5.  Interfere with any individual’s rights under the PWFA.

California’s Protections for Pregnancy, Childbirth or a Related Medical Condition

It is important to remember that the PWFA does not replace state or local laws that are more protective of workers affected by pregnancy, childbirth or related medical conditions. California has long had its own laws pertaining to pregnant workers such as California Government Code § 12945, which requires employers to make reasonable accommodations for employees who have work-related limitations related to pregnancy or childbirth. These accommodations include temporary transfer to a less strenuous position, if an employee requests this upon the advice of her health care provider.

Under California law, women temporarily disabled by pregnancy or childbirth are also entitled for up to four months of unpaid leave for as long as they remain disabled. During this period, employers must continue to provide the employee with the same level of health insurance coverage she received prior to taking leave. This law applies to employers with 5 or more employees.

Under the California Family Rights Act, if an employee has more than 12 months of service with an employer, and has worked at least 1,250 hours in the 12-month period before taking leave, an employee is entitled to take up to 12 weeks in any 12 months period of family care and medical leave. This applies to state employers and any person who directly employs at least five people.

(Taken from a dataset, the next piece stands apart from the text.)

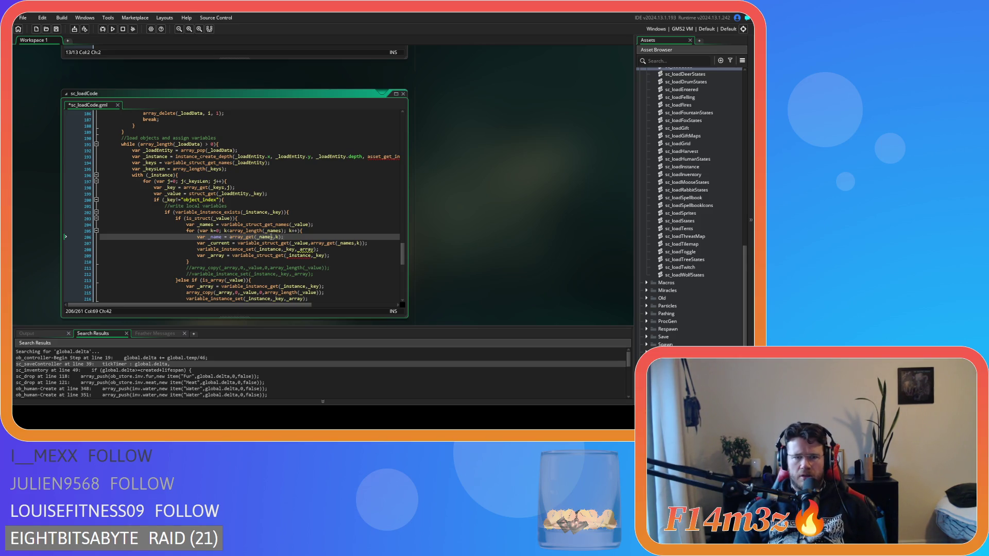
pyautogui.click(216, 238)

Accordingly, the PWFA does not impose any new requirements on California only employers.

Looking Forward

Taking into consideration the recent changes in federal law, employers may consider taking steps to ensure compliance, particularly if they are a multi-state employer. For example, employers should train supervisors about the PWFA so they are prepared when they receive reasonable accommodation requests. Employers might also consider reviewing their accommodation policies to ensure compliance with the PWFA and analyze what accommodations employers could potentially provide to pregnant employees if a request is received.